The programmers investigated by the researchers booted directly to the programming software without authentication. If hackers were to get their hands on an external monitoring device, they could potentially be able to alter the therapy provided by the implantable medical device. These vulnerabilities highlight the rift between patient care and cybersecurity.
Matthew Green, an assistant professor of computer science at Johns Hopkins, shed more light on the basis of this rift. He stated that physicians are not ready to let security systems affect patient care.
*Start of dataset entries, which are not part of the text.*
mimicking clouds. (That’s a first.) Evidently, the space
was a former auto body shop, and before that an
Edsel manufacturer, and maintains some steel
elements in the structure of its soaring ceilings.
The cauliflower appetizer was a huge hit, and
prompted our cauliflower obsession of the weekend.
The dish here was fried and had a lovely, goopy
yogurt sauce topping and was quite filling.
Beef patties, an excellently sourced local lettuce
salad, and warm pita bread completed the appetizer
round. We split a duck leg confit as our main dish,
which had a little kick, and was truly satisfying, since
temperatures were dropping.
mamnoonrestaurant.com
Medical staff generally want to avoid the situation whereby they are forced to input credentials in emergency situations. It seems like the lack of a framework to address the conundrum about these vulnerabilities could place the lives of numerous patients at risk if health care provision and cyber security remain at loggerheads.
The distribution of pacemakers was also a concerning discovery. The manufacturers are supposed to carefully control the distribution of programmers for a need to avoid all the vulnerabilities.
After hospitals have used the devices, they are supposed to be returned to the manufacturers. However, the researchers were able to obtain all the components they tested for an online auction site.
According to the research, pacemakers can be purchased at anywhere between $200 and $3,000, home monitoring equipment from $15 to $300 and the programmers from $500 to $3,000.
Aside from the vulnerabilities, the research team also discovered that some programmers contained unencrypted patient data. The data includes names, medical information, phone numbers and Social Security Numbers (SSNs). The identity of the hospital to which the patient data belonged was undisclosed.
Rios and Butts stated that it is a well-known hospital and the relevant agencies have been briefed on the discovery.
The collection of the vulnerabilities discovered in the analyzed pacemakers includes unsecure external USB connections, hardcoded credentials, lack of encrypted firmware updates, universal authentication token and firmware mapping failure.
White Scope has informed the Industrial Control Systems Cyber Emergency Response Team (ICS – CERT) and the pacemaker vendors are expected to address the vulnerabilities.